Extracted records:

* * * *

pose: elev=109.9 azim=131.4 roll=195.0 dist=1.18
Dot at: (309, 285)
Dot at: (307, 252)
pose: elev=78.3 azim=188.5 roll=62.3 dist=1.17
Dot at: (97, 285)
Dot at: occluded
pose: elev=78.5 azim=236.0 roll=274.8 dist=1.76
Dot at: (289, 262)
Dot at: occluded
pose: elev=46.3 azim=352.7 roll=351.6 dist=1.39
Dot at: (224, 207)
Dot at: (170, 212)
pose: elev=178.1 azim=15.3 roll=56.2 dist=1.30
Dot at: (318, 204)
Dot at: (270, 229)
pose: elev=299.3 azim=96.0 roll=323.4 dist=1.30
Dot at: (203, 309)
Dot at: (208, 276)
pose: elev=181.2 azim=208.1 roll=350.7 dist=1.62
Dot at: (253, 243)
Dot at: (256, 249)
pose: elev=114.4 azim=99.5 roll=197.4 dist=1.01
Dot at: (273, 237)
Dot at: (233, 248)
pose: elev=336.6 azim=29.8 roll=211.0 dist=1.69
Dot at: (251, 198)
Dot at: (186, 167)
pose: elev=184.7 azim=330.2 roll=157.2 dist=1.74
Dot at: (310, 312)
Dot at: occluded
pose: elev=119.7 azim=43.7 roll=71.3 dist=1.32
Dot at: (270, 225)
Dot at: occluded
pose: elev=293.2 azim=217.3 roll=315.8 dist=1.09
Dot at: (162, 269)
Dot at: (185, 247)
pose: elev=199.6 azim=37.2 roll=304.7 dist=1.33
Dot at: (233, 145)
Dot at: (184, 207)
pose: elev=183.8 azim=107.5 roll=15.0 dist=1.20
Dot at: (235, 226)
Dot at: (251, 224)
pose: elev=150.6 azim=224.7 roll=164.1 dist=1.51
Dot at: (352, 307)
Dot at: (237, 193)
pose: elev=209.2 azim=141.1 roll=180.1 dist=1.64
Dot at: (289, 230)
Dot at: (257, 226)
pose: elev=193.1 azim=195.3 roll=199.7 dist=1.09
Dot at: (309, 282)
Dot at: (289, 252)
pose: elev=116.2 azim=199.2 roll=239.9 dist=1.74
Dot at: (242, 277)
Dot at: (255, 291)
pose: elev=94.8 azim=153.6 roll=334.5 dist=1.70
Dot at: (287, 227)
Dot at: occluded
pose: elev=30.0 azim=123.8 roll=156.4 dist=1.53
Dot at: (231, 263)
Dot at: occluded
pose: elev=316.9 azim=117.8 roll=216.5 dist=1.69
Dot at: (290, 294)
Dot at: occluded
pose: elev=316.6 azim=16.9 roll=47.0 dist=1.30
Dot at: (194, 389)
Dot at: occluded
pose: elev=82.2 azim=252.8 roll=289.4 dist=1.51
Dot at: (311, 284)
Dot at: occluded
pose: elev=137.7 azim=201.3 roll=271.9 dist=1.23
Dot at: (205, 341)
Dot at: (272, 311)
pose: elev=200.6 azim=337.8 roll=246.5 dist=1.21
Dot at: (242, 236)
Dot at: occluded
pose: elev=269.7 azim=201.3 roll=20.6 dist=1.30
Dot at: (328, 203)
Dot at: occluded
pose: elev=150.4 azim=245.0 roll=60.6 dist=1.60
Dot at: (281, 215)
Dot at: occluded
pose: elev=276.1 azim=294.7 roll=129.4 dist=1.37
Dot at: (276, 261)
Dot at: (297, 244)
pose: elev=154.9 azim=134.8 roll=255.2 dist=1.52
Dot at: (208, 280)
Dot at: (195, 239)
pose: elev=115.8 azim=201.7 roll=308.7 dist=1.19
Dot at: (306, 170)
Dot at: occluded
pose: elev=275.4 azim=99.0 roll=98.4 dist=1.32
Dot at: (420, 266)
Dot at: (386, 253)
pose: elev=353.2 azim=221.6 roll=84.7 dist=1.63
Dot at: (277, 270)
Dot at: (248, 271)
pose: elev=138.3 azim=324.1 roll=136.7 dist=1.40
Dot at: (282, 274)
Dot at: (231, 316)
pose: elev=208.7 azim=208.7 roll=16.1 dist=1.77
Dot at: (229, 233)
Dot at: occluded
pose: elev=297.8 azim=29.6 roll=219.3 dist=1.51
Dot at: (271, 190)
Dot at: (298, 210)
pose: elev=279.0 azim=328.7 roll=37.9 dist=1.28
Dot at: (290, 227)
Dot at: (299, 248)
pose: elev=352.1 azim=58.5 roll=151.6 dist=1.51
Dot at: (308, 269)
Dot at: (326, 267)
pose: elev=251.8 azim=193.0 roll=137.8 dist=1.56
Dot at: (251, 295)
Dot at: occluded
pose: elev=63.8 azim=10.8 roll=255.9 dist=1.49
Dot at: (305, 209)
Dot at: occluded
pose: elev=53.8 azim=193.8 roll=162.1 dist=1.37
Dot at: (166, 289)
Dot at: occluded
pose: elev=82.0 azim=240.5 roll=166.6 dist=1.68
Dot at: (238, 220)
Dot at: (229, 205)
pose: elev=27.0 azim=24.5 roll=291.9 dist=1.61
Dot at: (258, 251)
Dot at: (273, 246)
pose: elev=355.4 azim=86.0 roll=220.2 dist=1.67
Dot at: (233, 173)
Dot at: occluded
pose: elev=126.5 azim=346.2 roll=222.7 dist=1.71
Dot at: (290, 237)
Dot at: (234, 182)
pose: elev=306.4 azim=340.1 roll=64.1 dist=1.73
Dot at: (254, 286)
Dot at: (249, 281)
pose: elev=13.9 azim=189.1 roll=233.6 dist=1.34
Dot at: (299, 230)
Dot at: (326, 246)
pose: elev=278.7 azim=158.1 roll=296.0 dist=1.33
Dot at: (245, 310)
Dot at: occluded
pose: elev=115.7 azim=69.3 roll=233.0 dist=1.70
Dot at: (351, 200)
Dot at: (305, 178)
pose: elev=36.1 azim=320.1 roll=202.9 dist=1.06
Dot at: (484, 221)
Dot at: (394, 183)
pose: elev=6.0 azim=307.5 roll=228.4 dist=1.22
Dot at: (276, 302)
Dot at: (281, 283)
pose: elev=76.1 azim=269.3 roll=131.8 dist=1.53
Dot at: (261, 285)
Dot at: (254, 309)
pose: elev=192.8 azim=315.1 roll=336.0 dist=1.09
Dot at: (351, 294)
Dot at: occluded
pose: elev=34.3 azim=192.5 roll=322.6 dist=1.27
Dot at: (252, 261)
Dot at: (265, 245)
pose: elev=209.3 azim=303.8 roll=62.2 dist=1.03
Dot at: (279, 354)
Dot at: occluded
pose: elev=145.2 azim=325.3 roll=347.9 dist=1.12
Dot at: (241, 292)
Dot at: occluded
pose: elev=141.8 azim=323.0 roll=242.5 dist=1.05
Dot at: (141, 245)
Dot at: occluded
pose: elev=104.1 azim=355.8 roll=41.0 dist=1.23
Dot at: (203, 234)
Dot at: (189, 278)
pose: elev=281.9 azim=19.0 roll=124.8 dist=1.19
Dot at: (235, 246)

* * * *

Please reproduce every one of the lines above word for word.

● **EXERCISE RESULT**
pose: elev=109.9 azim=131.4 roll=195.0 dist=1.18
Dot at: (309, 285)
Dot at: (307, 252)
pose: elev=78.3 azim=188.5 roll=62.3 dist=1.17
Dot at: (97, 285)
Dot at: occluded
pose: elev=78.5 azim=236.0 roll=274.8 dist=1.76
Dot at: (289, 262)
Dot at: occluded
pose: elev=46.3 azim=352.7 roll=351.6 dist=1.39
Dot at: (224, 207)
Dot at: (170, 212)
pose: elev=178.1 azim=15.3 roll=56.2 dist=1.30
Dot at: (318, 204)
Dot at: (270, 229)
pose: elev=299.3 azim=96.0 roll=323.4 dist=1.30
Dot at: (203, 309)
Dot at: (208, 276)
pose: elev=181.2 azim=208.1 roll=350.7 dist=1.62
Dot at: (253, 243)
Dot at: (256, 249)
pose: elev=114.4 azim=99.5 roll=197.4 dist=1.01
Dot at: (273, 237)
Dot at: (233, 248)
pose: elev=336.6 azim=29.8 roll=211.0 dist=1.69
Dot at: (251, 198)
Dot at: (186, 167)
pose: elev=184.7 azim=330.2 roll=157.2 dist=1.74
Dot at: (310, 312)
Dot at: occluded
pose: elev=119.7 azim=43.7 roll=71.3 dist=1.32
Dot at: (270, 225)
Dot at: occluded
pose: elev=293.2 azim=217.3 roll=315.8 dist=1.09
Dot at: (162, 269)
Dot at: (185, 247)
pose: elev=199.6 azim=37.2 roll=304.7 dist=1.33
Dot at: (233, 145)
Dot at: (184, 207)
pose: elev=183.8 azim=107.5 roll=15.0 dist=1.20
Dot at: (235, 226)
Dot at: (251, 224)
pose: elev=150.6 azim=224.7 roll=164.1 dist=1.51
Dot at: (352, 307)
Dot at: (237, 193)
pose: elev=209.2 azim=141.1 roll=180.1 dist=1.64
Dot at: (289, 230)
Dot at: (257, 226)
pose: elev=193.1 azim=195.3 roll=199.7 dist=1.09
Dot at: (309, 282)
Dot at: (289, 252)
pose: elev=116.2 azim=199.2 roll=239.9 dist=1.74
Dot at: (242, 277)
Dot at: (255, 291)
pose: elev=94.8 azim=153.6 roll=334.5 dist=1.70
Dot at: (287, 227)
Dot at: occluded
pose: elev=30.0 azim=123.8 roll=156.4 dist=1.53
Dot at: (231, 263)
Dot at: occluded
pose: elev=316.9 azim=117.8 roll=216.5 dist=1.69
Dot at: (290, 294)
Dot at: occluded
pose: elev=316.6 azim=16.9 roll=47.0 dist=1.30
Dot at: (194, 389)
Dot at: occluded
pose: elev=82.2 azim=252.8 roll=289.4 dist=1.51
Dot at: (311, 284)
Dot at: occluded
pose: elev=137.7 azim=201.3 roll=271.9 dist=1.23
Dot at: (205, 341)
Dot at: (272, 311)
pose: elev=200.6 azim=337.8 roll=246.5 dist=1.21
Dot at: (242, 236)
Dot at: occluded
pose: elev=269.7 azim=201.3 roll=20.6 dist=1.30
Dot at: (328, 203)
Dot at: occluded
pose: elev=150.4 azim=245.0 roll=60.6 dist=1.60
Dot at: (281, 215)
Dot at: occluded
pose: elev=276.1 azim=294.7 roll=129.4 dist=1.37
Dot at: (276, 261)
Dot at: (297, 244)
pose: elev=154.9 azim=134.8 roll=255.2 dist=1.52
Dot at: (208, 280)
Dot at: (195, 239)
pose: elev=115.8 azim=201.7 roll=308.7 dist=1.19
Dot at: (306, 170)
Dot at: occluded
pose: elev=275.4 azim=99.0 roll=98.4 dist=1.32
Dot at: (420, 266)
Dot at: (386, 253)
pose: elev=353.2 azim=221.6 roll=84.7 dist=1.63
Dot at: (277, 270)
Dot at: (248, 271)
pose: elev=138.3 azim=324.1 roll=136.7 dist=1.40
Dot at: (282, 274)
Dot at: (231, 316)
pose: elev=208.7 azim=208.7 roll=16.1 dist=1.77
Dot at: (229, 233)
Dot at: occluded
pose: elev=297.8 azim=29.6 roll=219.3 dist=1.51
Dot at: (271, 190)
Dot at: (298, 210)
pose: elev=279.0 azim=328.7 roll=37.9 dist=1.28
Dot at: (290, 227)
Dot at: (299, 248)
pose: elev=352.1 azim=58.5 roll=151.6 dist=1.51
Dot at: (308, 269)
Dot at: (326, 267)
pose: elev=251.8 azim=193.0 roll=137.8 dist=1.56
Dot at: (251, 295)
Dot at: occluded
pose: elev=63.8 azim=10.8 roll=255.9 dist=1.49
Dot at: (305, 209)
Dot at: occluded
pose: elev=53.8 azim=193.8 roll=162.1 dist=1.37
Dot at: (166, 289)
Dot at: occluded
pose: elev=82.0 azim=240.5 roll=166.6 dist=1.68
Dot at: (238, 220)
Dot at: (229, 205)
pose: elev=27.0 azim=24.5 roll=291.9 dist=1.61
Dot at: (258, 251)
Dot at: (273, 246)
pose: elev=355.4 azim=86.0 roll=220.2 dist=1.67
Dot at: (233, 173)
Dot at: occluded
pose: elev=126.5 azim=346.2 roll=222.7 dist=1.71
Dot at: (290, 237)
Dot at: (234, 182)
pose: elev=306.4 azim=340.1 roll=64.1 dist=1.73
Dot at: (254, 286)
Dot at: (249, 281)
pose: elev=13.9 azim=189.1 roll=233.6 dist=1.34
Dot at: (299, 230)
Dot at: (326, 246)
pose: elev=278.7 azim=158.1 roll=296.0 dist=1.33
Dot at: (245, 310)
Dot at: occluded
pose: elev=115.7 azim=69.3 roll=233.0 dist=1.70
Dot at: (351, 200)
Dot at: (305, 178)
pose: elev=36.1 azim=320.1 roll=202.9 dist=1.06
Dot at: (484, 221)
Dot at: (394, 183)
pose: elev=6.0 azim=307.5 roll=228.4 dist=1.22
Dot at: (276, 302)
Dot at: (281, 283)
pose: elev=76.1 azim=269.3 roll=131.8 dist=1.53
Dot at: (261, 285)
Dot at: (254, 309)
pose: elev=192.8 azim=315.1 roll=336.0 dist=1.09
Dot at: (351, 294)
Dot at: occluded
pose: elev=34.3 azim=192.5 roll=322.6 dist=1.27
Dot at: (252, 261)
Dot at: (265, 245)
pose: elev=209.3 azim=303.8 roll=62.2 dist=1.03
Dot at: (279, 354)
Dot at: occluded
pose: elev=145.2 azim=325.3 roll=347.9 dist=1.12
Dot at: (241, 292)
Dot at: occluded
pose: elev=141.8 azim=323.0 roll=242.5 dist=1.05
Dot at: (141, 245)
Dot at: occluded
pose: elev=104.1 azim=355.8 roll=41.0 dist=1.23
Dot at: (203, 234)
Dot at: (189, 278)
pose: elev=281.9 azim=19.0 roll=124.8 dist=1.19
Dot at: (235, 246)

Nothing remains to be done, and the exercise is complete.